--- DATA RECORDS ---

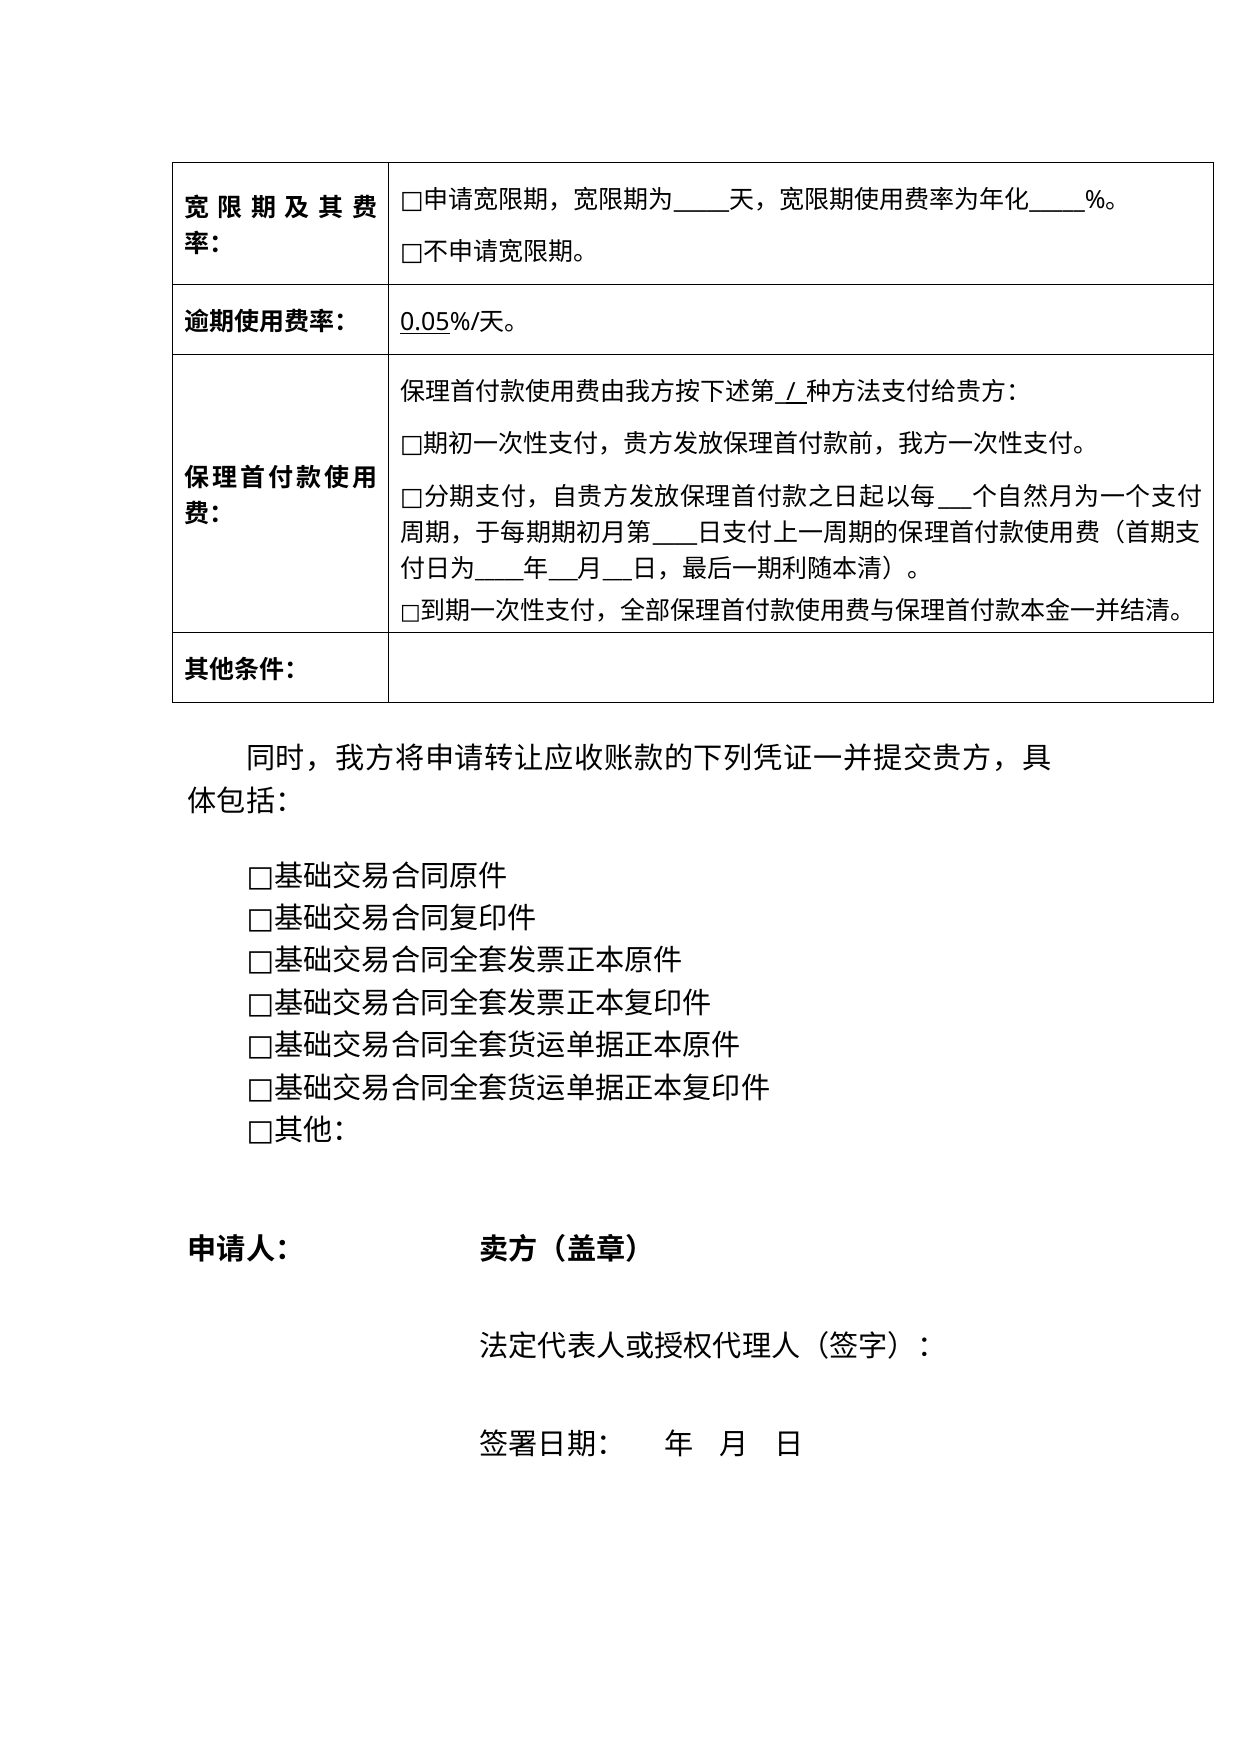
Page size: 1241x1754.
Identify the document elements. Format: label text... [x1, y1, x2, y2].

table_cell 逾期使用费率： [173, 285, 388, 354]
subtitle □基础交易合同全套发票正本复印件 [231, 979, 1053, 1022]
table_cell 保理首付款使用费： [173, 355, 388, 632]
table_cell [389, 633, 1213, 702]
subtitle □基础交易合同全套发票正本原件 [231, 937, 1053, 979]
table_cell 保理首付款使用费由我方按下述第_/_种方法支付给贵方： □期初一次性支付，贵方发放保理首付款前，我方一次性支付。 □分期支付，自贵方发放保理首付款之日起以每___个自然月为一个支付周期，于每期期初月第____日支付上一周期的保理首付款使用费（首期支付日为_____年___月___日，最后一期利随本清）。 □到期一次性支付，全部保理首付款使用费与保理首付款本金一并结清。 [389, 355, 1213, 632]
subtitle □基础交易合同原件 [231, 852, 1053, 894]
subtitle □基础交易合同全套货运单据正本复印件 [231, 1064, 1053, 1107]
table_cell □申请宽限期，宽限期为_____天，宽限期使用费率为年化_____%。 □不申请宽限期。 [389, 163, 1213, 284]
table_cell 0.05%/天。 [389, 285, 1213, 354]
subtitle □基础交易合同复印件 [231, 894, 1053, 937]
subtitle 同时，我方将申请转让应收账款的下列凭证一并提交贵方，具体包括： [187, 735, 1053, 820]
table_cell 宽限期及其费率： [173, 163, 388, 284]
subtitle □基础交易合同全套货运单据正本原件 [231, 1022, 1053, 1064]
subtitle □其他： [231, 1107, 1053, 1149]
table_header 卖方（盖章） 法定代表人或授权代理人（签字）： 签署日期： 年 月 日 [468, 1181, 1206, 1506]
table_cell 其他条件： [173, 633, 388, 702]
table_header 申请人： [176, 1181, 468, 1506]
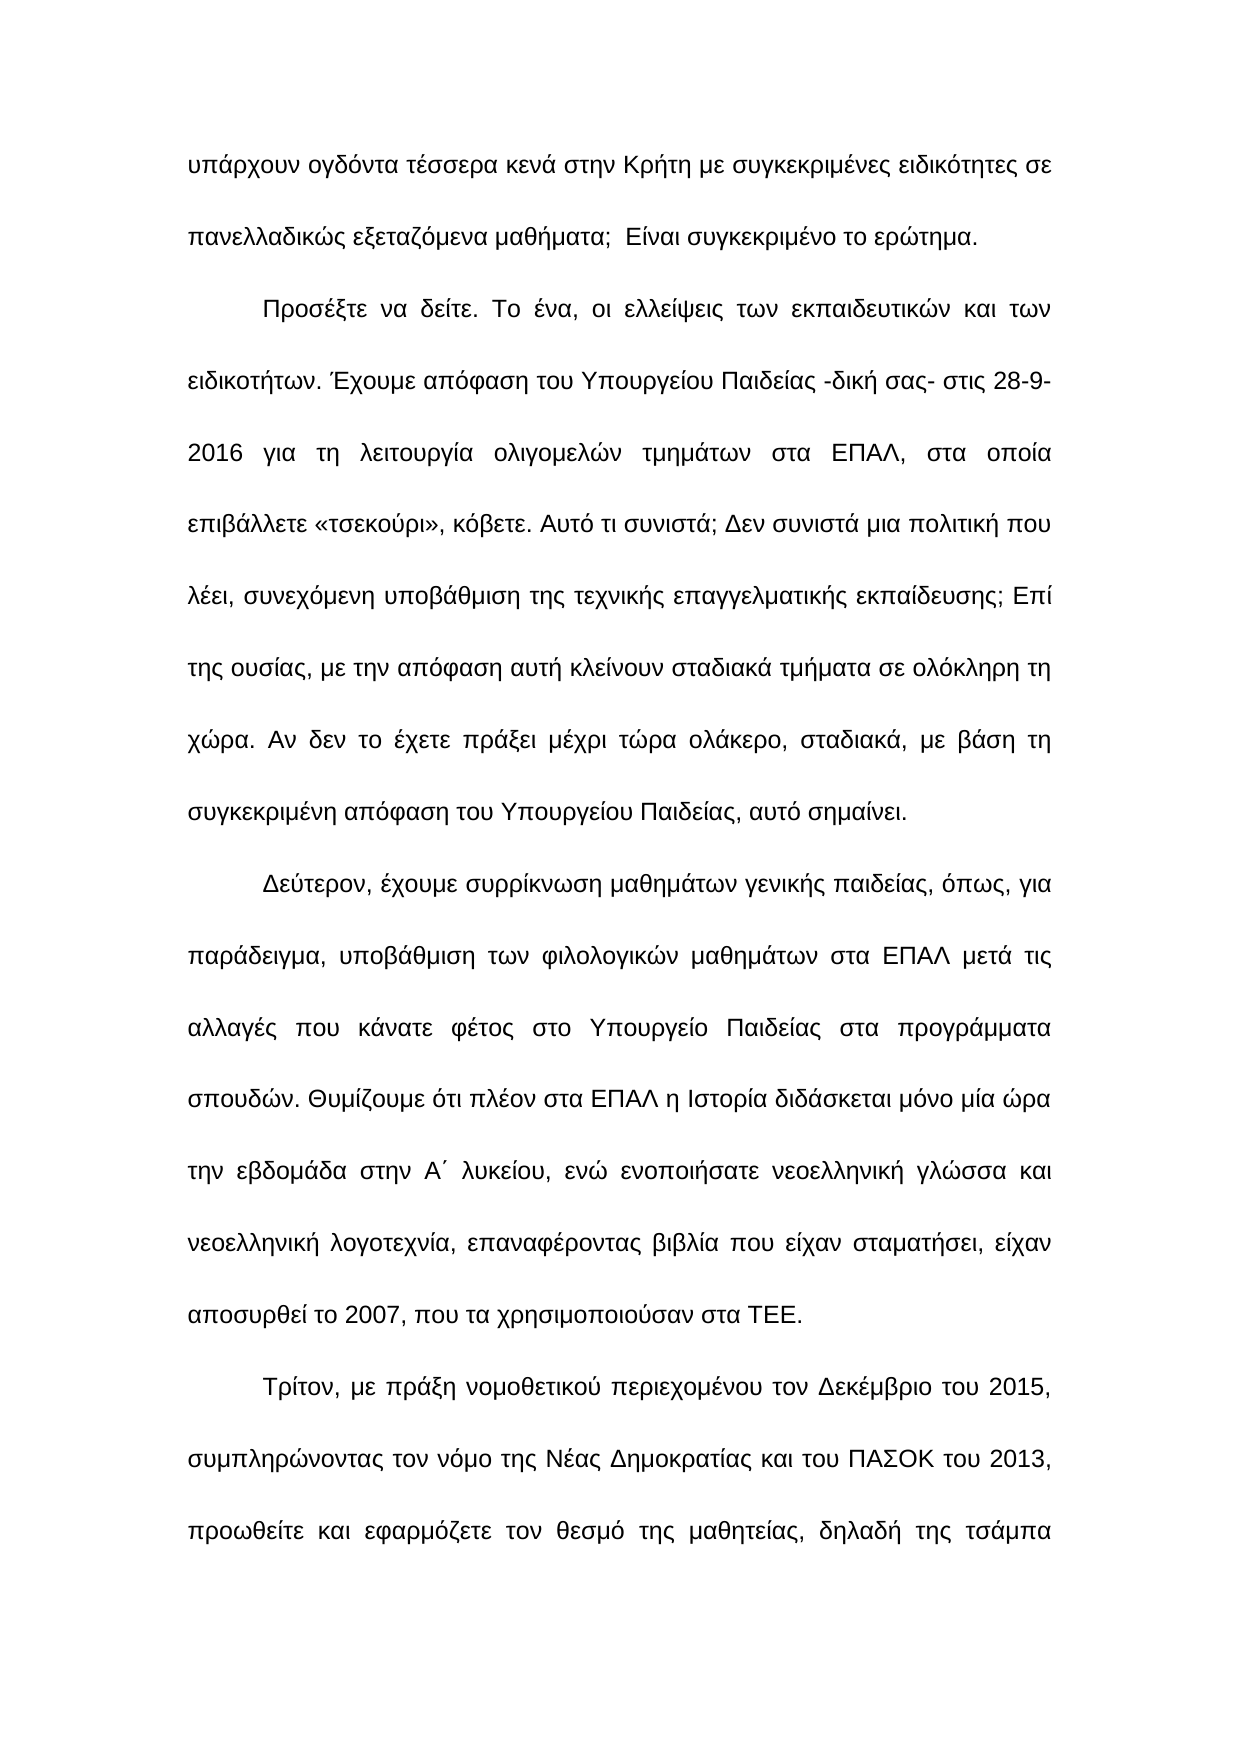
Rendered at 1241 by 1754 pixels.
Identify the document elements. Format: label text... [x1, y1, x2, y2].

---

PROBLEM TO SOLVE |
Your copy must match the records above word for word and contain no pictures.

ANSWER SPACE |
Page size: 1241x1754.
Identify the document elements. Format: label text... [x1, y1, x2, y2].

table_cell 逾期使用费率： [173, 285, 388, 354]
subtitle □基础交易合同全套发票正本复印件 [231, 979, 1053, 1022]
table_cell 保理首付款使用费： [173, 355, 388, 632]
table_cell [389, 633, 1213, 702]
subtitle □基础交易合同全套发票正本原件 [231, 937, 1053, 979]
table_cell 保理首付款使用费由我方按下述第_/_种方法支付给贵方： □期初一次性支付，贵方发放保理首付款前，我方一次性支付。 □分期支付，自贵方发放保理首付款之日起以每___个自然月为一个支付周期，于每期期初月第____日支付上一周期的保理首付款使用费（首期支付日为_____年___月___日，最后一期利随本清）。 □到期一次性支付，全部保理首付款使用费与保理首付款本金一并结清。 [389, 355, 1213, 632]
subtitle □基础交易合同原件 [231, 852, 1053, 894]
subtitle □基础交易合同全套货运单据正本复印件 [231, 1064, 1053, 1107]
table_cell □申请宽限期，宽限期为_____天，宽限期使用费率为年化_____%。 □不申请宽限期。 [389, 163, 1213, 284]
table_cell 0.05%/天。 [389, 285, 1213, 354]
subtitle □基础交易合同复印件 [231, 894, 1053, 937]
subtitle 同时，我方将申请转让应收账款的下列凭证一并提交贵方，具体包括： [187, 735, 1053, 820]
table_cell 宽限期及其费率： [173, 163, 388, 284]
subtitle □基础交易合同全套货运单据正本原件 [231, 1022, 1053, 1064]
subtitle □其他： [231, 1107, 1053, 1149]
table_header 卖方（盖章） 法定代表人或授权代理人（签字）： 签署日期： 年 月 日 [468, 1181, 1206, 1506]
table_cell 其他条件： [173, 633, 388, 702]
table_header 申请人： [176, 1181, 468, 1506]
Rendered at 1241 by 1754 pixels.
Identify the document elements. Format: label text... [x1, y1, x2, y2].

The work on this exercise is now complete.